I think you are using your limited view and experience to make generalizations about a large group of educators. The reality is, teaching is consuming and exhausting. I love it, though, because it is so important and I feel I connect with my students and their families and have their best interests at heart. I do listen to what they think and compromise when I can. Doing that for students is actually extra work on top of an already packed schedule because of the extra hours it takes in communicating with students and parents and its impact on grading, planning and fairness. When I offer extensions or changes to students, I feel I need to throw similar options out there to all my students. It's much easier to not allow choice when you have 150 students. Even if only 10 ask for or need a different timeline or arrangement that's a lot of discussions and individual situations to contend with on a regular basis. I think you should try to follow your own advice and try to understand the perspective of the teacher, too. Maybe give them the benefit of the doubt and try to start a conversation coming from a position of respect for the other human being you are talking to. Try to realize that teaching is a high burnout field because it is so difficult and consuming to be the kind of teacher that can keep academic standards challenging, engagement levels high, and maintain customer satisfaction. And then, at the end of the day, there is still that one whiny parent out there, ready to hurl insults your way because their 'gifted' child didn't get their way. It seems like you would turn any discussion into an argument.

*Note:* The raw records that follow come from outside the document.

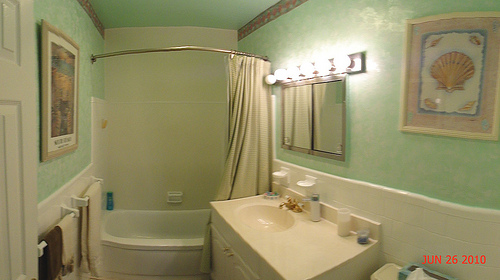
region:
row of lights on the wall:
[248, 52, 359, 87]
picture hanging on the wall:
[383, 15, 497, 147]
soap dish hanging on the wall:
[166, 188, 186, 203]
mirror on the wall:
[271, 74, 356, 167]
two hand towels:
[31, 213, 85, 279]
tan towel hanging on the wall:
[76, 179, 126, 273]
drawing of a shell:
[428, 49, 476, 98]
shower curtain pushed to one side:
[199, 48, 278, 278]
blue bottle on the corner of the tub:
[103, 187, 118, 212]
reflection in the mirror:
[284, 88, 311, 147]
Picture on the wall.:
[389, 12, 496, 149]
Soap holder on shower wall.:
[163, 188, 185, 207]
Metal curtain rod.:
[87, 40, 272, 68]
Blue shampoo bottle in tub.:
[100, 188, 120, 210]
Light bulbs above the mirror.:
[255, 48, 358, 84]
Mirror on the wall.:
[274, 76, 359, 162]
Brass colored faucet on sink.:
[275, 194, 301, 218]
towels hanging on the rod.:
[37, 205, 77, 279]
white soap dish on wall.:
[294, 168, 319, 195]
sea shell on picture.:
[425, 49, 476, 97]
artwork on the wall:
[36, 20, 86, 171]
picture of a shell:
[428, 50, 473, 95]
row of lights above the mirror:
[258, 55, 355, 85]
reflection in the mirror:
[278, 83, 346, 150]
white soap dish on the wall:
[163, 186, 183, 205]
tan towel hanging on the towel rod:
[75, 180, 116, 276]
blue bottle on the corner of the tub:
[106, 188, 115, 208]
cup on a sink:
[333, 208, 358, 230]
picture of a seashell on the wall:
[408, 19, 491, 134]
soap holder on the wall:
[161, 184, 186, 204]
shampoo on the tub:
[102, 188, 114, 208]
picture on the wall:
[33, 12, 82, 174]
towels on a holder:
[78, 180, 132, 278]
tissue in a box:
[392, 253, 438, 270]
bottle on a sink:
[306, 187, 325, 228]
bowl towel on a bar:
[36, 225, 73, 263]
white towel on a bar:
[73, 175, 128, 275]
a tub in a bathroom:
[93, 169, 227, 261]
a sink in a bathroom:
[215, 185, 336, 252]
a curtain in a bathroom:
[181, 48, 285, 180]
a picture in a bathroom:
[358, 21, 498, 152]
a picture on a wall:
[23, 9, 120, 161]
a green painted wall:
[350, 107, 405, 143]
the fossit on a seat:
[264, 184, 314, 221]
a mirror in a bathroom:
[211, 45, 416, 165]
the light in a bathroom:
[233, 38, 377, 154]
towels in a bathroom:
[48, 185, 122, 259]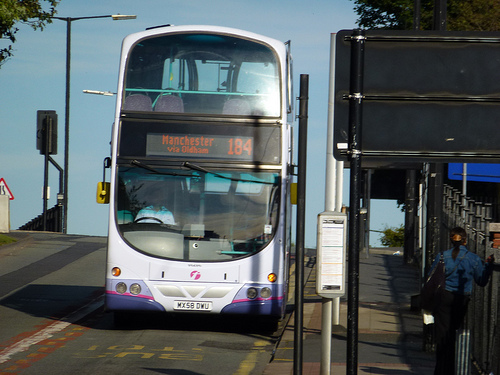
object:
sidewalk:
[267, 235, 487, 374]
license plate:
[173, 298, 215, 309]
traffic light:
[30, 105, 58, 161]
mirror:
[95, 157, 113, 204]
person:
[428, 222, 488, 282]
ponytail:
[448, 235, 460, 260]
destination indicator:
[146, 132, 283, 158]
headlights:
[105, 267, 275, 312]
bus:
[77, 19, 300, 326]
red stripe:
[10, 345, 31, 374]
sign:
[332, 29, 499, 163]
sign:
[0, 176, 10, 200]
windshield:
[115, 160, 280, 259]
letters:
[159, 131, 216, 155]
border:
[0, 175, 15, 201]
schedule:
[315, 212, 348, 296]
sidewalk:
[273, 352, 296, 373]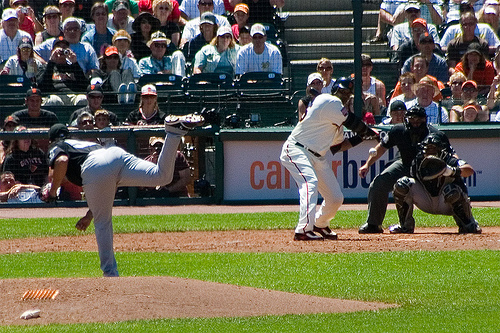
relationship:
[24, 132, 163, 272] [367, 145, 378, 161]
pitcher throws ball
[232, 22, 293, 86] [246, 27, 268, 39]
man wears sunglasses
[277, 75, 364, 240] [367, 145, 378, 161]
players hits ball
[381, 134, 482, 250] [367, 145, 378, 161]
catcher catches ball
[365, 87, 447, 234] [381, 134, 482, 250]
umpire behind catcher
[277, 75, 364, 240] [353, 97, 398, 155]
players swings bat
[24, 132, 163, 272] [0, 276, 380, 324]
pitcher on mound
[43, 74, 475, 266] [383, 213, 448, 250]
players at home plate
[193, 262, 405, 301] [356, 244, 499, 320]
grass on field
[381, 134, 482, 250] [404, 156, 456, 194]
catcher has mitt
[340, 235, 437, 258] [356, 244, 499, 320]
dirt on field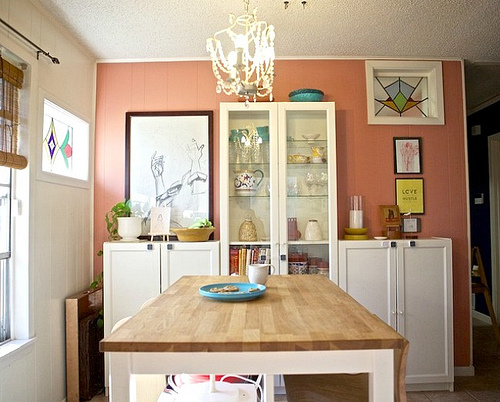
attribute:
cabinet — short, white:
[337, 234, 454, 391]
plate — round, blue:
[198, 281, 269, 301]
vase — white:
[112, 210, 149, 244]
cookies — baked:
[206, 282, 256, 294]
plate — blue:
[196, 276, 266, 301]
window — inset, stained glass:
[34, 91, 99, 196]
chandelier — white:
[203, 0, 277, 106]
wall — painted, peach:
[97, 62, 122, 203]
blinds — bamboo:
[0, 57, 27, 170]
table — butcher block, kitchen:
[161, 251, 395, 393]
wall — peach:
[91, 59, 475, 376]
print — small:
[392, 177, 424, 217]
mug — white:
[243, 259, 277, 288]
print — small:
[393, 138, 423, 175]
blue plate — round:
[196, 280, 276, 305]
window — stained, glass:
[42, 100, 94, 180]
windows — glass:
[227, 109, 330, 277]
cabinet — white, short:
[100, 237, 220, 391]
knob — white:
[399, 307, 411, 316]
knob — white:
[389, 307, 398, 316]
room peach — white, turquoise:
[91, 62, 468, 233]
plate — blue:
[175, 242, 287, 309]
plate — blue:
[242, 277, 247, 289]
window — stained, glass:
[40, 99, 89, 181]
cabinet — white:
[101, 240, 159, 333]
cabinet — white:
[160, 242, 219, 283]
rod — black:
[0, 17, 58, 63]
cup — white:
[245, 261, 277, 285]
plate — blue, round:
[197, 279, 266, 301]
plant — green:
[96, 193, 146, 213]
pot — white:
[111, 191, 169, 239]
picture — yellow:
[394, 177, 427, 217]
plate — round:
[191, 249, 270, 313]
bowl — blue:
[210, 262, 274, 319]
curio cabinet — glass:
[206, 92, 346, 289]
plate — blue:
[197, 273, 271, 303]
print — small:
[392, 130, 424, 177]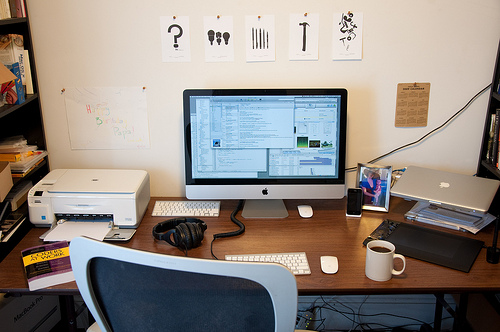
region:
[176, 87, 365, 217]
black and white monitor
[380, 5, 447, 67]
white wall behind monitor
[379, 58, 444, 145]
brown calendar on wall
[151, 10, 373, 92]
pieces of paper on wall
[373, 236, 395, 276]
white mug on desk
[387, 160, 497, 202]
grey and white laptop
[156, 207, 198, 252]
black headphones on desk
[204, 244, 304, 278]
white keyboard on desk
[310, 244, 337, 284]
white mouse on desk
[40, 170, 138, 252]
white printer near monitor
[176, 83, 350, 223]
computer monitor on the desk.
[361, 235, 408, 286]
Coffee cup on the desk.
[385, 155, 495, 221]
laptop on the desk.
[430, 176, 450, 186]
Apple logo on the computer.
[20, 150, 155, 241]
Printer on the desk.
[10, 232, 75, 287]
book on the desk.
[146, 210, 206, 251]
Headphone on the desk.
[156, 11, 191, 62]
Question mark on the paper.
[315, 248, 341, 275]
Mouse on the desk.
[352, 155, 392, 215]
Picture on the desk.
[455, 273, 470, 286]
part of a table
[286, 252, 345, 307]
edge of a table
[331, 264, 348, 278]
part of a mouse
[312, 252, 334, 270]
edge of a plate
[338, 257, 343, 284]
edge of a table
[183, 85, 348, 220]
A monitor on a desk.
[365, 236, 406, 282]
A mug on a desk.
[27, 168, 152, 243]
A printer on a desk.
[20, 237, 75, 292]
A book on a desk.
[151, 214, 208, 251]
Headphones on a desk.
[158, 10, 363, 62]
Paper on a wall.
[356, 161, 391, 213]
A picture on a desk.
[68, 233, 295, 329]
A chair at a desk.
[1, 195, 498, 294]
A brown wood desk.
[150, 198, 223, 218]
A keyboard on a desk.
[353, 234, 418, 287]
The coffee cup is white.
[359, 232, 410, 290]
The coffee cup has a handle.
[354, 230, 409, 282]
The coffee cup is full.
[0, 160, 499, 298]
The coffee cup is sitting on the desk.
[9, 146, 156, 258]
The printer is white.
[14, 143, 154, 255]
The printer has paper in the tray.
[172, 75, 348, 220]
The computer monitor is an Apple brand.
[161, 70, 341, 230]
The computer monitor is on.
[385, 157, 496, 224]
The laptop is an Apple brand.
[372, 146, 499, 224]
The laptop is closed.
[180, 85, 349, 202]
a large flat screen monitor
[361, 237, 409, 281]
a white porcelain coffee cup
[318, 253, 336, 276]
a white plastic computer mouse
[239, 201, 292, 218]
a grey monitor base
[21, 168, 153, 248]
a large white printer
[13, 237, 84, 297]
a black and yellow book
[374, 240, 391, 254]
coffee in a cup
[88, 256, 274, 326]
the black back of a chair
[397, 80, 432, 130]
a note attached to a wall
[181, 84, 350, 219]
Grey and black computer monitor.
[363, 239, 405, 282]
White coffee cup with white handle.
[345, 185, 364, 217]
Black phone on a dock.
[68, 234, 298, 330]
A grey and black desk chair.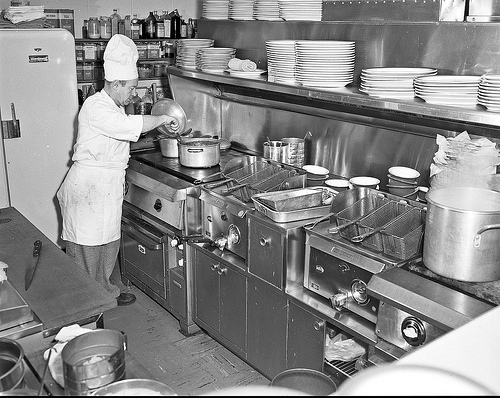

FYI, I have two kids, teach full-time, have masters degrees in economics and in education and need my summers off. I would never be able to do this without the breaks. I do think about the next year, do some work and some planning, but I try to catch up on my reading, sewing and social relationships. My blood pressure goes down during the summers. I exercise and have time to do things with my kids. I don't fret about the laundry. I don't get time during the school year to do these things or feel deeply relaxed. Also, because of being on a school schedule, all vacations are taken during peak season, with peak pricing.

I didn't always teach. I used to work in the finance industry. Trust me, flying around the country and Canada, first class, with flexible hours and comp time, was much easier than teaching. I made more money, too.